Bedford lost the most (19) men per capita then any other town.
https://www.dday.org/
I've told the story before of my father landing after the beachheads were more or less secure. He was part of a mobile radar unit and he was issued a Thompson and one stick magazine of ammo. When he questioned this, he was told he could pick up more on the beach. It was only when he landed that he found out he was expected to get more from those who sadly didn't need ammo anymore. His unit went all over Europe and sometimes the areas weren't as secure as the generals said they were. Somewhere I have a picture of dad standing on top of a captured Nazi rail gun in Belgium. The picture makes you appreciate the size and capabilities of the weapons that our troops faced. Those troops were certainly entitled to their designation of being part of the Greatest Generation. Bob
Having been to the D-Day beaches and cemetary. Standing on the dunes overlooking the beach I cannot even imagine coming ashore with 300 or more yards of open beach with pill boxes all along the top of the dunes.
Then walking through the cemetary and looking at row after row after row of white crosses makes you so sad to think about the soldiers who lost their life at such a young age.
Though a few years older than myself one of my closet friends lost his dad on the beach, my friend hadn't even been born yet and not even sure if his dad had gotten the letter telling him he was going to be a dad.......a very sad situation for both.

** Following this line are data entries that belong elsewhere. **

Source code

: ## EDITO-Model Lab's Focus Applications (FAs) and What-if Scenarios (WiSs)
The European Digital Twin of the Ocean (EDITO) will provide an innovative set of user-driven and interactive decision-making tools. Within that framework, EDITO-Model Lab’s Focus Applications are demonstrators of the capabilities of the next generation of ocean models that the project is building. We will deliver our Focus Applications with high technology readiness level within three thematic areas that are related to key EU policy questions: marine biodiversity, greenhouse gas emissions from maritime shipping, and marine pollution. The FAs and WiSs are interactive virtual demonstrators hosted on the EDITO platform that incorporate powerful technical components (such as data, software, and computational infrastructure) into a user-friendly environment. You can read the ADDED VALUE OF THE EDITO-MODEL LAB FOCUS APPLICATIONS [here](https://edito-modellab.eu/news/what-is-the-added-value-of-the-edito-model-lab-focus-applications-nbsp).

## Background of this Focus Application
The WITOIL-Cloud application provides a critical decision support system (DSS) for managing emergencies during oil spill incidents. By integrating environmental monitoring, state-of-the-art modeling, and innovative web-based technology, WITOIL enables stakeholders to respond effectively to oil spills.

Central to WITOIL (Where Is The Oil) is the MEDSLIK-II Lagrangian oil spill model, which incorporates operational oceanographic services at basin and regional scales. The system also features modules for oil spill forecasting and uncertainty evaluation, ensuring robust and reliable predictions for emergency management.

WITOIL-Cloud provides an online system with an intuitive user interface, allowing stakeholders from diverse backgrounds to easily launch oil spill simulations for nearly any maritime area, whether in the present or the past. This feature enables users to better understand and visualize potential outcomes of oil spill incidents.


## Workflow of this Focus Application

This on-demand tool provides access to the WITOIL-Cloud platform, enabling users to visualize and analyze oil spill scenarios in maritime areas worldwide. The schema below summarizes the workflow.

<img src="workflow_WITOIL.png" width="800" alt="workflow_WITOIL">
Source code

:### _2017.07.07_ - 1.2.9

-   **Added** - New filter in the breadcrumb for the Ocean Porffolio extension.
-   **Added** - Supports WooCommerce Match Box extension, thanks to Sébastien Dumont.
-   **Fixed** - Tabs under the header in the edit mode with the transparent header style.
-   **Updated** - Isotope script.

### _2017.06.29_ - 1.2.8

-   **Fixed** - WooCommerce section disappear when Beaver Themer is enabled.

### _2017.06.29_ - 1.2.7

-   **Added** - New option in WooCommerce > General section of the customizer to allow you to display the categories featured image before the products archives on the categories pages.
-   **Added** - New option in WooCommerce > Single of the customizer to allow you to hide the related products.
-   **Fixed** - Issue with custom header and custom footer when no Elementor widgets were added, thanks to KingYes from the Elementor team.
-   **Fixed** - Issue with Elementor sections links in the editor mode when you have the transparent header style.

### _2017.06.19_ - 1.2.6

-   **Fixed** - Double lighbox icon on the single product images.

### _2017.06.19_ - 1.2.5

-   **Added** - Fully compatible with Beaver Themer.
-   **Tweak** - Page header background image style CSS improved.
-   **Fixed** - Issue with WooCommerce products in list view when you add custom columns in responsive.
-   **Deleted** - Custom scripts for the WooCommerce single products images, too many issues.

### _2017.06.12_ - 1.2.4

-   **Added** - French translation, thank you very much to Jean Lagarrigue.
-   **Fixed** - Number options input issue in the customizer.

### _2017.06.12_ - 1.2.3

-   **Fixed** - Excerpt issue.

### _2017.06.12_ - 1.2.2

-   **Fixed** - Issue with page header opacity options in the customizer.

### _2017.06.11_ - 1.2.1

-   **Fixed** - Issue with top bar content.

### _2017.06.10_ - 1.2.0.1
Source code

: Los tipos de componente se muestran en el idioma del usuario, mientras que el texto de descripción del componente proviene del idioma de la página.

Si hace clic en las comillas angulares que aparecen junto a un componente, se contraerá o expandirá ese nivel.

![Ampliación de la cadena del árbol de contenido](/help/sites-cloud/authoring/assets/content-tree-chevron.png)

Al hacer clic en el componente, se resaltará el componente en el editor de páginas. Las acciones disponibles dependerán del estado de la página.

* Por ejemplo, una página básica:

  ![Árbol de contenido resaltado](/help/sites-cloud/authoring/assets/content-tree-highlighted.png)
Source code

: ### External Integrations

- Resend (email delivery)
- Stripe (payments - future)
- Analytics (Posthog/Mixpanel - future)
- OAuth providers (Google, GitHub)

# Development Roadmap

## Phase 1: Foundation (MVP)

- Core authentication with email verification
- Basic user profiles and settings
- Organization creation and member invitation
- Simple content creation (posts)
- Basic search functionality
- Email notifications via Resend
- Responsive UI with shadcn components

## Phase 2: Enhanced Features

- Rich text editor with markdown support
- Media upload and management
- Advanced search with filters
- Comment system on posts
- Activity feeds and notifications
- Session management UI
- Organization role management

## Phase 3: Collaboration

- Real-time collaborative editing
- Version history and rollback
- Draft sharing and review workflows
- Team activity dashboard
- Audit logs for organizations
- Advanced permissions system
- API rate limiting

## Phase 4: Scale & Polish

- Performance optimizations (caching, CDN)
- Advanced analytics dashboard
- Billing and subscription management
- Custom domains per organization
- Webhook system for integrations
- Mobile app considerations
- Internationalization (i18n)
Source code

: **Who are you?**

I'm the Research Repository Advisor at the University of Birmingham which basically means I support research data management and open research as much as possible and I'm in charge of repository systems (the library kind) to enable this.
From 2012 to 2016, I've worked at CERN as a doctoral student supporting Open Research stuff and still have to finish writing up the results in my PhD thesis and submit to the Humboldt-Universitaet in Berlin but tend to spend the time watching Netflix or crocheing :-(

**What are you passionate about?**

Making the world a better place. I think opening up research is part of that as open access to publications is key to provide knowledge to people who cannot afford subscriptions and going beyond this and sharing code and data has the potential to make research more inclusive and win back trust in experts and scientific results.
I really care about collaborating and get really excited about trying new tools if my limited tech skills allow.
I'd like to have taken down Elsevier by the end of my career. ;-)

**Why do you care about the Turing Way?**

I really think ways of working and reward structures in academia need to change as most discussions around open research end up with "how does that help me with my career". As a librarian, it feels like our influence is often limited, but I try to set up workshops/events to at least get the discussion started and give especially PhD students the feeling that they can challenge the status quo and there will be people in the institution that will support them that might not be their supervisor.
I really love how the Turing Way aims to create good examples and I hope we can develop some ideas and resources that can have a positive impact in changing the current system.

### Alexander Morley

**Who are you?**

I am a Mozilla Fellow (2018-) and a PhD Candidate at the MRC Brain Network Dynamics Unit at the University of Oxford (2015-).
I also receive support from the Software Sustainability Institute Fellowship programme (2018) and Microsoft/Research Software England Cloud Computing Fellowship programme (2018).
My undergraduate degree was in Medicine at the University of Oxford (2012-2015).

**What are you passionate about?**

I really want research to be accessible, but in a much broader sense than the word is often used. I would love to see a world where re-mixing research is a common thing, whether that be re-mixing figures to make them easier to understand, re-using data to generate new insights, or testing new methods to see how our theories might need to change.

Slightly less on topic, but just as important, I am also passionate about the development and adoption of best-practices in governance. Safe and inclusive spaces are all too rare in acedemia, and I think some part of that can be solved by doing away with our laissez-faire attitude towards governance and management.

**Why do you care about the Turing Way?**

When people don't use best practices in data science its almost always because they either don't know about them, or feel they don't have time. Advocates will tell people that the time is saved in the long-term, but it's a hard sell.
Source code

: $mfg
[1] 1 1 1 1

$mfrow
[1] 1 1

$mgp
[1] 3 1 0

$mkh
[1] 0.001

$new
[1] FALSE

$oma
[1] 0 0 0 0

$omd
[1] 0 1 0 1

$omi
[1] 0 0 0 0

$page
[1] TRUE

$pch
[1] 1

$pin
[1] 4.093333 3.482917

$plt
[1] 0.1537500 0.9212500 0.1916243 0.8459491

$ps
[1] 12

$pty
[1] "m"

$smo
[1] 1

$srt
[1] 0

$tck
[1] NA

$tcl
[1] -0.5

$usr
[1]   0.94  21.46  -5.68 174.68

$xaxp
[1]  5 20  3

"Never do wrong to make a friend----or to keep one".....Robert E. Lee
...I always remember June 6...my Dad landed on Utah beach...never talked about it...he was shot in the arm, shot in the chest, and frozen feet in the Ardennes...as a kid I pried 3-4 "war stories" out of him and that was it...as a Sniper, the war was very personal for him...I have a Rosary a dieing German Sniper he had been in a "duel" with gave him as he died in my Dads arms...the German spoke perfect english, had gone to some big college up north before the war...the few "stories" I pried out of him, he never spoke of again...a truly tough and brave generation...the greatest generation...
My FIL landed late in the day on June 6 with his tank maintenance unit. He was involved in building the "plows" used to break through the hedgerows in Normandy.
An Uncle killed going thru the hedge rows the day after by a German machine gun. Buried in France.